[Rarebooks] fa: OLD SERPENT'S REPLY TO THE ELECTRICAL EEL -1777 (PRIAPIC SATIRE re: ROYAL SOCIETY, BENJAMIN FRANKLIN etc)

Ardwight Chamberlain ardchamber at earthlink.net
Thu Mar 31 08:49:17 EDT 2011


Listed now, along with other 17th & 18th-Century English works,  
auctions ending Sunday, April 3. More details and images can be found  
at the URL below or by searching under the seller name arch_in_la.

http://shop.ebay.com/arch_in_la/m.html?_trksid=p4340.l2562

Thanks again,
Ardwight Chamberlain
L.A.

The Old Serpent’s Reply to the Electrical Eel. London: Printed for M.  
Smith, and sold by the booksellers near Temple-Bar and in Paternoster- 
Row, LDCCLXXVII [1777]. FIRST EDITION. Tall 4to (28.5 x 22.5 cm),  
stitch-bound as issued, in modern custom portfolio; [4] + 22 pp.; with  
the half-title.

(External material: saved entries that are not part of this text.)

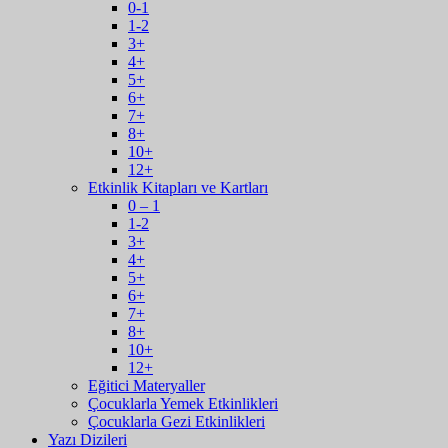
0-1
1-2
3+
4+
5+
6+
7+
8+
10+
12+
Etkinlik Kitapları ve Kartları
0 – 1
1-2
3+
4+
5+
6+
7+
8+
10+
12+
Eğitici Materyaller
Çocuklarla Yemek Etkinlikleri
Çocuklarla Gezi Etkinlikleri
Yazı Dizileri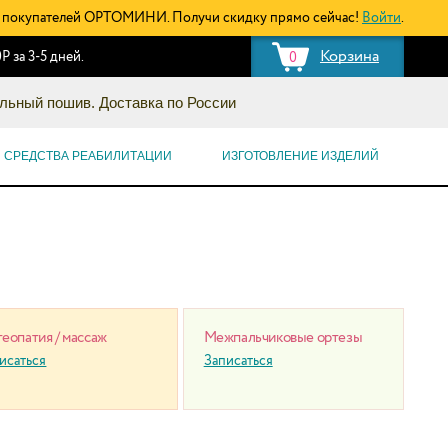
покупателей ОРТОМИНИ. Получи скидку прямо сейчас!
Войти
.
Корзина
Р за 3-5 дней.
0
льный пошив. Доставка по России
СРЕДСТВА РЕАБИЛИТАЦИИ
ИЗГОТОВЛЕНИЕ ИЗДЕЛИЙ
еопатия / массаж
Межпальчиковые ортезы
исаться
Записаться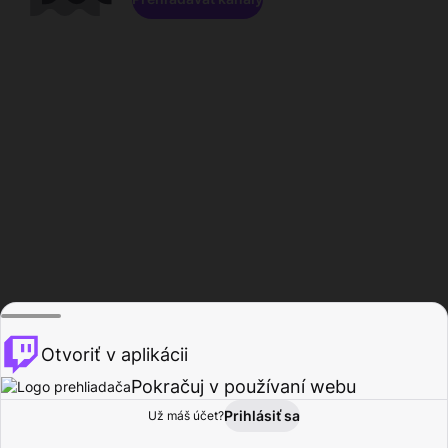
Otvoriť v aplikácii
Pokračuj v používaní webu
Prihlásiť sa
Už máš účet?
Domov
Prehľadávať
Aktivita
Profil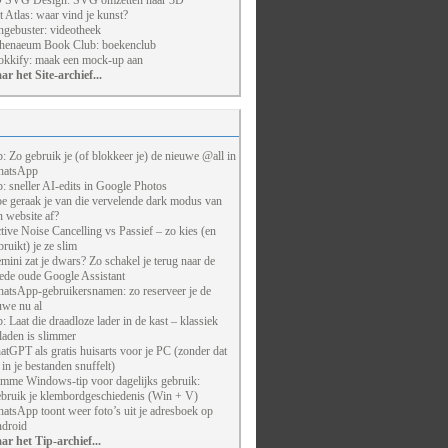
 SVG Design: SVG omzetten naar 3D
t Atlas: waar vind je kunst?
ngebuster: videotheek
henaeum Book Club: boekenclub
kkify: maak een mock-up aan
ar het Site-archief...
p: Zo gebruik je (of blokkeer je) de nieuwe @all in
atsApp
p: sneller AI-edits in Google Photos
e geraak je van die vervelende dark modus van
n website af?
tive Noise Cancelling vs Passief – zo kies (en
bruikt) je ze slim
mini zat je dwars? Zo schakel je terug naar de
ede oude Google Assistant
atsApp-gebruikersnamen: zo reserveer je de
uwe nu al
p: Laat die draadloze lader in de kast – klassiek
laden is slimmer
atGPT als gratis huisarts voor je PC (zonder dat
j in je bestanden snuffelt)
imme Windows-tip voor dagelijks gebruik:
bruik je klembordgeschiedenis (Win + V)
atsApp toont weer foto’s uit je adresboek op
droid
ar het Tip-archief...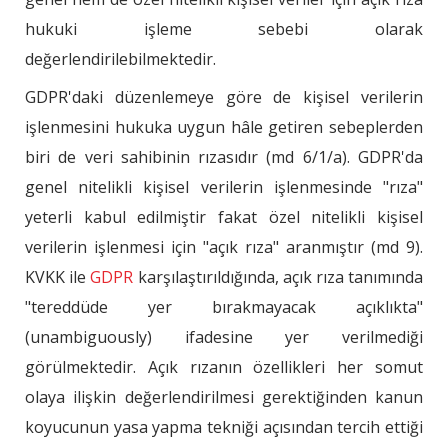
hukuki işleme sebebi olarak
değerlendirilebilmektedir.
GDPR'daki düzenlemeye göre de kişisel verilerin
işlenmesini hukuka uygun hâle getiren sebeplerden
biri de veri sahibinin rızasıdır (md 6/1/a). GDPR'da
genel nitelikli kişisel verilerin işlenmesinde "rıza"
yeterli kabul edilmiştir fakat özel nitelikli kişisel
verilerin işlenmesi için "açık rıza" aranmıştır (md 9).
KVKK ile
GDPR
karşılaştırıldığında, açık rıza tanımında
"tereddüde yer bırakmayacak açıklıkta"
(unambiguously) ifadesine yer verilmediği
görülmektedir. Açık rızanın özellikleri her somut
olaya ilişkin değerlendirilmesi gerektiğinden kanun
koyucunun yasa yapma tekniği açısından tercih ettiği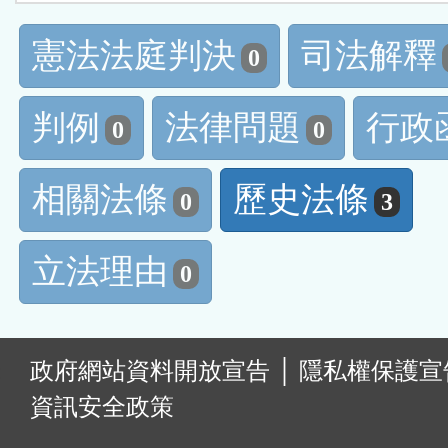
憲法法庭判決
司法解釋
0
判例
法律問題
行政
0
0
相關法條
歷史法條
0
3
立法理由
0
:
政府網站資料開放宣告
│
隱私權保護宣
資訊安全政策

ESTC T42178.

One of a number of scabrous, erotic and humorous works inspired by the  
discovery of the South American "electrical eel". In 1774, the  
celebrated surgeon John Hunter presented a paper to the Royal Society  
on the eel's properties, and in 1776-77 five living specimens were  
exhibited in London and became the sensation of the season. The  
phallic metaphor of an eel that discharged an "electric spark or  
stroke" was not lost on pamphleteers and poetasters of the day and  
they quickly let loose a flurry of works with titles like The  
Electrical Eel; or Gymnotus Electricus; The Torpedo, A Poem to the  
Electrical Eel, Addressed to Mr. John Hunter, Surgeon; and An Elegy on  
the Lamented Death of the Electrical Eel... By Lucretia Lovejoy.

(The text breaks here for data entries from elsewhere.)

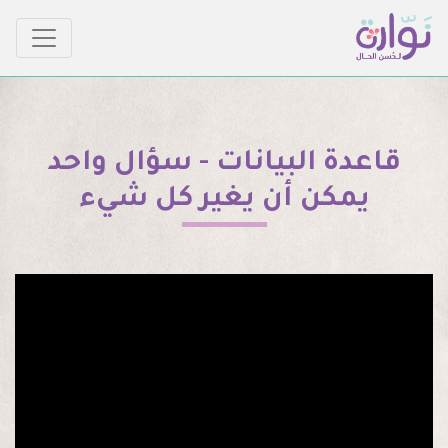
قاعدة البيانات - سؤال واحد
يمكن أن يغير كل شيء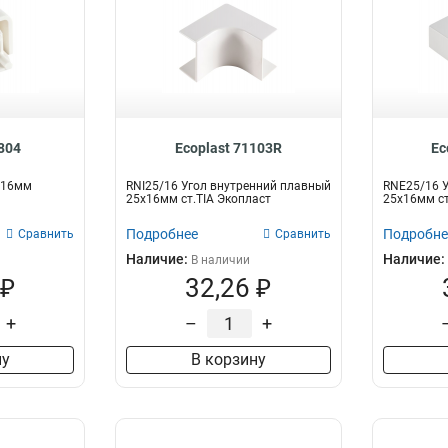
1804
Ecoplast 71103R
Ec
х16мм
RNI25/16 Угол внутренний плавный
RNE25/16 
25х16мм ст.TIA Экопласт
25х16мм ст
Подробнее
Подробне
Сравнить
Сравнить
Наличие:
Наличие:
В наличии
 ₽
32,26 ₽
+
–
+
ну
В корзину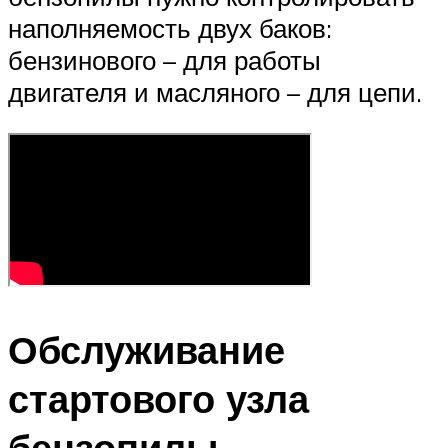
наполняемость двух баков:
бензинового – для работы
двигателя и масляного – для цепи.
Обслуживание
стартового узла
бензопилы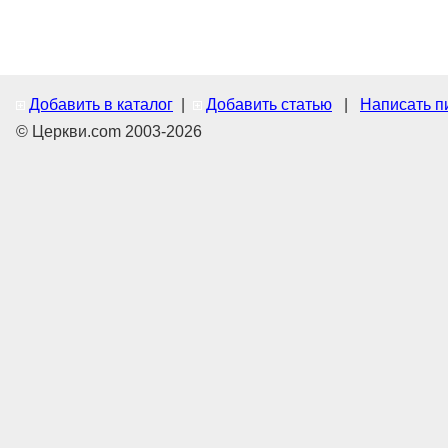
Добавить в каталог
|
Добавить статью
|
Написать п
© Церкви.com 2003-2026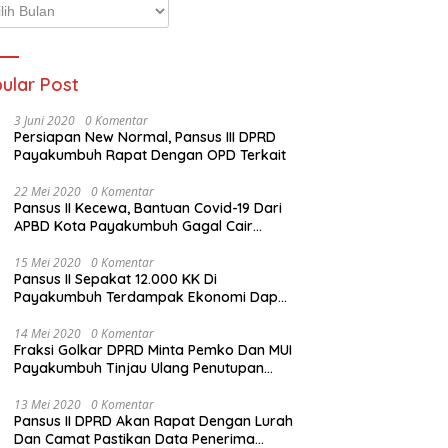
p
ta
ular Post
3 Juni 2020
0 Komentar
Persiapan New Normal, Pansus III DPRD
Payakumbuh Rapat Dengan OPD Terkait
22 Mei 2020
0 Komentar
Pansus II Kecewa, Bantuan Covid-19 Dari
APBD Kota Payakumbuh Gagal Cair
Sebelum Lebaran
15 Mei 2020
0 Komentar
Pansus II Sepakat 12.000 KK Di
Payakumbuh Terdampak Ekonomi Dapat
Bantuan Dari APBD Pemko
14 Mei 2020
0 Komentar
Fraksi Golkar DPRD Minta Pemko Dan MUI
Payakumbuh Tinjau Ulang Penutupan
Rumah Ibadah
13 Mei 2020
0 Komentar
Pansus II DPRD Akan Rapat Dengan Lurah
Dan Camat Pastikan Data Penerima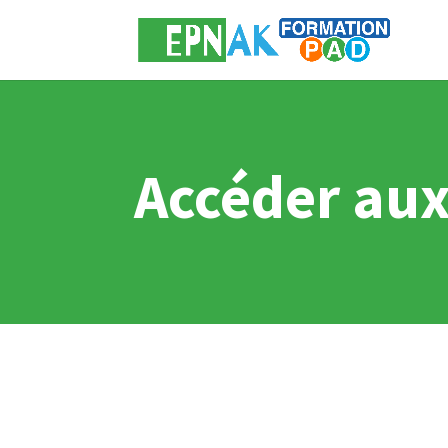
Accéder au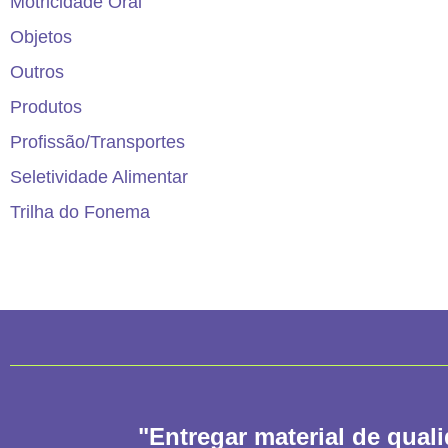
Motricidade Oral
Objetos
Outros
Produtos
Profissão/Transportes
Seletividade Alimentar
Trilha do Fonema
"Entregar material de qual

In the present work, the "Old Serpent" (Satan) asserts his superiority  
over this uppity newcomer, this "poor, small Electrick Eel," when it  
comes to reproductive potency and, of course, size. He boasts of his  
sexual conquests through the ages, from Eve to Cleopatra to Queen  
Elizabeth and Peg Woffington ("Was it an Eel did this?... / It was the  
Serpent in his tail, / That conquer'd wanton miss"). Of particular  
interest are the anonymous author's references to some of the leading  
figures of the day, including Benjamin Franklin, who warrants an  
extended footnote all to himself ("the celebrated republican who is  
negociating with France on the part of America..."). Also mentioned  
are the inventor David Hartley, the actor David Garrick, John Wilkes,  
Lord Chesterfield, Sir Fletcher Norton and an ailing Lord North  
(suffering from a "distemper of an American sort").